++++ EXTRACT ++++
Logistic Regression (Classification)

So far we have been looking at regression problems, where the solution are continous variables. Let us look at a binary classification problem - where we need to identify the correct class [0 or 1]



In [1]:

    
import numpy as np
import pandas as pd



In [2]:

    
import matplotlib.pyplot as plt
%matplotlib inline
plt.style.use('fivethirtyeight')
plt.rcParams['figure.figsize'] = (10, 6)



In [3]:

    
pop = pd.read_csv('data/cars_small.csv')



In [4]:

    
pop.head()









    Out[4]:






  
    
      
      brand
      model
      price
      kmpl
      bhp
      type
    
  
  
    
      0
      Chevrolet
      Beat
      421
      18.6
      79
      Hatchback
    
    
      1
      Chevrolet
      Sail
      551
      18.2
      82
      Sedan
    
    
      2
      Chevrolet
      Sail Hatchback
      468
      18.2
      82
      Hatchback
    
    
      3
      Chevrolet
      Spark
      345
      16.2
      62
      Hatchback
    
    
      4
      Fiat
      Linea Classic
      612
      14.9
      89
      Sedan

Lets say we want to classify the vehicles by 'Hatchback' and 'Sedan'



In [5]:

    
class_mapping = {'Hatchback': 0, 'Sedan': 1}



In [6]:

    
pop['types'] = pop['type'].map(class_mapping)
++++ DATASET EXTRACT ++++
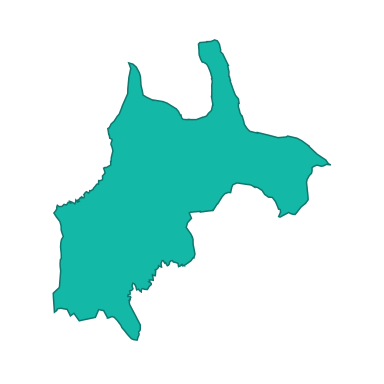 the district of Klay, Bomi, Liberia, rotated 187°
{"feature_id": "62588387B44236806524966", "entity_name": "Klay", "entity_type": "district", "adm_level": 2, "iso_a3": "LBR", "parent_name": "Liberia", "parent_adm1": "Bomi", "projection": "equal_earth", "projection_center": [-10.826, 6.705], "detail": "fine", "context": "isolated", "style": "filled", "palette": "teal", "viewbox_px": 384, "rotation_deg": 187, "n_neighbors": 0, "source": "geoboundaries", "source_scale": "gbopen_adm2", "svg_char_len": 5679}
<svg xmlns="http://www.w3.org/2000/svg" viewBox="0 0 384 384"><g transform="rotate(187 192 192)"><path d="M260.6,56.6L259.8,56.7L256.2,58.6L254.0,58.2L250.7,55.6L246.3,51.0L245.2,49.1L245.1,48.9L241.5,45.6L238.7,42.8L234.4,39.1L232.2,38.4L228.4,38.3L228.3,38.6L228.2,39.1L228.2,39.7L228.1,40.1L228.0,41.1L227.6,42.3L227.4,42.8L227.3,43.4L227.3,43.7L227.2,44.1L227.2,44.5L227.3,44.9L227.4,45.2L227.7,45.6L227.8,45.9L227.9,46.2L227.9,46.6L227.8,46.9L227.5,47.2L227.3,47.4L227.1,47.7L227.0,47.8L226.8,48.1L226.7,48.3L226.7,48.9L226.6,50.2L226.7,50.8L226.8,51.4L227.0,52.6L227.0,53.6L233.1,62.5L234.9,65.1L240.2,72.7L240.8,74.7L240.9,75.1L240.4,77.3L241.1,77.1L240.2,79.1L239.9,80.0L240.6,80.9L243.0,80.5L243.0,82.1L241.0,83.0L241.1,84.5L241.8,86.3L239.9,87.0L238.8,88.7L240.1,91.4L239.6,94.3L237.9,93.8L236.2,91.3L235.0,88.1L233.3,89.0L231.7,87.5L230.2,86.7L230.3,88.0L230.1,89.5L229.1,90.2L227.5,89.6L224.4,89.8L223.0,93.0L221.2,95.1L221.3,96.4L223.9,97.6L222.9,98.3L223.6,99.4L222.1,99.8L220.0,99.6L219.7,99.6L220.2,102.0L221.2,104.6L221.2,105.1L219.3,104.3L218.5,104.7L218.2,104.6L218.3,106.8L218.4,109.5L219.1,110.1L217.5,111.1L216.3,112.7L216.2,114.8L215.0,114.2L213.1,113.8L214.1,117.4L213.3,120.2L212.2,120.4L210.3,118.0L209.5,118.7L208.3,116.7L207.5,115.8L206.6,116.3L205.7,117.8L205.7,119.8L204.3,121.2L203.1,121.5L202.0,120.2L199.9,120.1L197.2,119.5L196.7,117.9L196.2,116.3L194.8,117.0L193.8,118.5L193.3,118.1L193.4,118.6L192.8,119.0L192.3,118.5L191.8,117.8L190.6,117.8L190.8,118.1L186.9,121.5L184.5,123.8L183.0,126.8L182.1,126.7L181.5,130.8L182.7,134.6L184.2,139.2L184.5,140.2L185.3,145.4L186.2,146.8L186.0,147.1L188.1,150.2L188.3,150.5L189.6,151.9L193.4,156.1L192.7,161.0L190.9,163.6L189.3,165.8L192.2,170.9L191.6,171.3L190.8,171.8L181.5,173.8L181.3,173.1L174.9,174.8L170.3,175.9L168.9,176.1L168.8,176.4L168.9,176.7L168.6,176.7L165.5,183.3L165.1,183.3L164.0,185.6L163.7,186.3L161.4,191.2L159.2,194.3L156.0,196.0L153.6,196.1L153.1,201.6L152.3,204.2L151.0,205.0L148.4,206.5L137.0,206.2L136.8,206.4L133.8,206.0L130.4,204.4L130.5,204.9L127.3,204.4L122.6,202.1L119.5,198.4L116.8,197.0L115.5,196.2L112.5,196.4L111.7,196.5L108.0,192.7L107.2,191.4L104.8,187.2L104.0,185.5L103.0,185.7L102.2,185.1L102.1,184.7L101.9,184.0L101.7,182.6L103.0,178.2L102.4,178.0L102.0,177.9L101.6,177.8L100.3,178.7L93.5,183.5L91.8,182.7L89.2,182.2L87.0,182.2L85.3,184.7L84.9,185.4L84.7,185.8L82.0,190.3L81.0,191.4L77.9,194.6L75.8,198.4L75.8,198.7L76.5,202.5L79.5,215.4L79.3,218.5L78.4,220.5L77.8,222.2L77.6,222.4L76.7,224.0L75.7,224.9L75.4,227.6L75.8,230.7L75.3,231.4L73.3,232.8L72.0,233.5L71.1,233.9L68.8,233.6L66.7,233.3L65.9,233.6L64.6,234.0L61.9,235.8L58.7,235.8L57.5,235.8L60.1,236.7L63.0,240.0L72.5,244.8L81.4,251.4L81.3,251.8L89.2,256.2L94.4,258.2L103.9,259.2L105.2,258.1L105.7,258.0L113.3,256.4L122.0,257.6L134.0,259.0L134.5,259.0L134.3,258.4L142.0,259.3L144.9,261.5L148.3,265.5L149.3,268.5L151.6,273.7L152.1,273.7L154.1,276.5L154.9,278.9L156.3,281.9L156.7,285.7L156.1,285.8L157.3,290.1L158.5,291.2L160.8,293.4L163.5,298.4L166.2,303.9L166.9,305.3L167.5,306.6L167.7,307.1L167.4,307.3L167.9,308.3L169.0,311.2L169.5,311.2L170.0,316.0L172.0,321.7L171.3,322.0L172.2,323.4L173.6,325.5L176.5,330.0L178.3,332.8L180.2,334.3L180.9,334.8L180.8,336.5L181.4,338.0L182.8,342.0L185.2,345.1L188.1,345.7L191.5,343.7L195.8,343.0L195.8,342.6L202.4,341.3L203.6,339.6L202.6,335.0L201.6,328.9L199.7,325.1L197.8,322.3L195.8,322.0L193.0,320.7L191.2,318.4L188.2,313.0L185.9,307.3L186.4,306.8L185.5,304.9L185.2,302.5L185.4,302.4L185.4,300.1L184.7,295.4L184.6,294.3L184.0,289.1L184.3,289.1L181.8,280.9L182.1,280.9L182.5,276.6L182.7,275.2L185.2,272.2L186.2,270.4L186.8,269.2L190.5,267.3L190.6,267.5L196.4,264.4L201.8,263.7L204.2,263.7L204.1,263.4L204.6,263.3L207.7,263.1L209.7,263.0L211.2,264.2L212.4,267.1L212.9,266.8L215.3,270.3L217.7,272.6L223.0,275.0L227.4,277.1L231.8,278.2L241.8,278.6L241.8,278.2L244.4,279.1L249.1,280.7L252.3,282.2L252.4,282.4L253.8,286.7L255.6,291.6L257.3,300.5L257.8,301.6L258.7,303.7L262.5,309.1L266.2,311.7L270.5,312.4L270.2,311.8L267.8,307.1L268.0,305.2L268.6,297.8L268.3,288.1L268.3,287.3L267.8,281.7L271.4,269.8L271.6,269.2L272.3,265.9L273.7,260.5L275.4,258.0L277.6,253.4L277.8,252.9L280.5,249.7L281.9,245.7L282.1,245.7L283.3,244.7L283.2,244.4L281.5,238.6L281.0,238.3L280.2,235.3L278.1,234.7L277.6,233.7L278.3,230.7L278.2,229.2L276.9,226.9L275.5,223.3L276.3,216.3L276.0,212.6L276.5,212.5L275.9,208.9L278.6,206.9L279.8,205.9L281.5,205.7L282.6,204.9L281.5,202.6L280.6,200.3L281.7,198.5L282.8,197.0L282.3,194.2L282.6,193.0L284.8,192.0L285.6,192.0L286.0,192.0L285.8,188.4L286.9,188.4L287.5,188.0L288.8,185.7L290.3,183.6L290.5,182.4L291.4,181.9L292.4,180.9L293.7,180.9L293.7,180.5L293.8,179.4L294.8,178.3L296.6,179.4L297.7,178.7L299.0,176.2L298.7,176.1L298.3,174.1L298.7,173.1L299.7,172.9L300.8,173.8L301.3,172.6L302.1,172.9L302.9,171.3L304.5,169.9L302.9,169.1L304.3,168.1L306.3,169.9L306.3,167.8L306.9,166.0L310.1,167.4L312.1,167.8L311.2,166.3L313.5,166.8L315.0,163.9L317.5,164.1L319.3,161.8L322.2,161.3L324.0,162.4L324.3,161.2L324.4,160.4L324.1,159.1L324.8,157.1L326.5,154.3L323.7,150.9L319.5,146.6L317.8,142.4L317.6,141.1L317.2,138.3L316.0,135.5L314.3,132.2L315.7,129.0L316.0,125.8L315.8,121.5L314.3,115.0L313.6,110.1L314.4,108.9L314.2,104.8L313.7,101.7L312.7,97.7L312.4,90.8L312.1,83.9L312.0,81.9L312.3,80.7L315.1,77.4L317.4,74.6L316.5,69.4L314.9,61.2L313.9,55.9L311.8,57.9L311.4,59.4L311.3,59.7L309.6,60.2L308.1,60.6L307.0,60.6L305.0,60.4L301.6,60.3L298.8,56.1L297.6,54.2L296.2,55.5L294.4,57.2L292.5,55.1L288.2,50.4L286.1,51.1L285.7,51.3L283.2,52.2L282.8,52.3L272.6,55.8L270.3,63.9L265.2,63.5L264.1,61.9L260.6,57.0L260.6,56.6Z" fill="#14b8a6" stroke="#0f766e" stroke-width="1.5"/></g></svg>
++++
PROBLEMS AND TASKS:
**a)** In the logistic regression notebook above, which number is 'Sedan' mapped to?
**b)** Summarize the logistic regression notebook above in two sentences.
**c)** Carry the logistic regression notebook on from its last line.

RESULTS:
**a)** 1

**b)** After regression problems with continuous solutions, the notebook turns to a binary classification problem in which the correct class, 0 or 1, must be identified. It loads a small car table with brand, model, price, kmpl, bhp and type columns and maps 'Hatchback' to 0 and 'Sedan' to 1 in a new 'types' column.

**c)**
In [7]:

    
plt.scatter(pop.price, pop.types, c=pop.types, s = 150, alpha = 0.8 )
plt.xlabel('price')
plt.ylabel('types')









    Out[7]:





<matplotlib.text.Text at 0x104fd75f8>

Why Linear Function does not work

Now we can use a linear function and try to choose a cutoff value to show where the two class separate - lets say cutoff = 0.5



In [8]:

    
def ols (df, xlabel, ylabel):
    n = df.shape[0]
    x0 = np.ones(n)
    x1 = df[xlabel]
    X = np.c_[x0, x1]
    X = np.asmatrix(X)
    y = np.transpose(np.asmatrix(df[ylabel]))
    X_T = np.transpose(X)
    X_pseudo = np.linalg.inv(X_T * X) * X_T
    beta = X_pseudo * y
    return beta



In [9]:

    
def plot_ols(df, xlabel, ylabel):
    beta = ols(df, 'price', 'types')
    beta_0 = beta.item(0)
    beta_1 = beta.item(1)
    plt.scatter(df[xlabel], df[ylabel], c=df[ylabel], s = 150, alpha = 0.8 )
    plt.xlabel(xlabel)
    plt.ylabel(ylabel)
    
    y = beta_0 + beta_1 * df[xlabel]
    plt.plot(df[xlabel], y, '-')
    
    cutoff = (0.5 - beta_0)/beta_1
    plt.vlines(cutoff, -0.4, 1.4)



In [10]:

    
ols(pop, 'price', 'types')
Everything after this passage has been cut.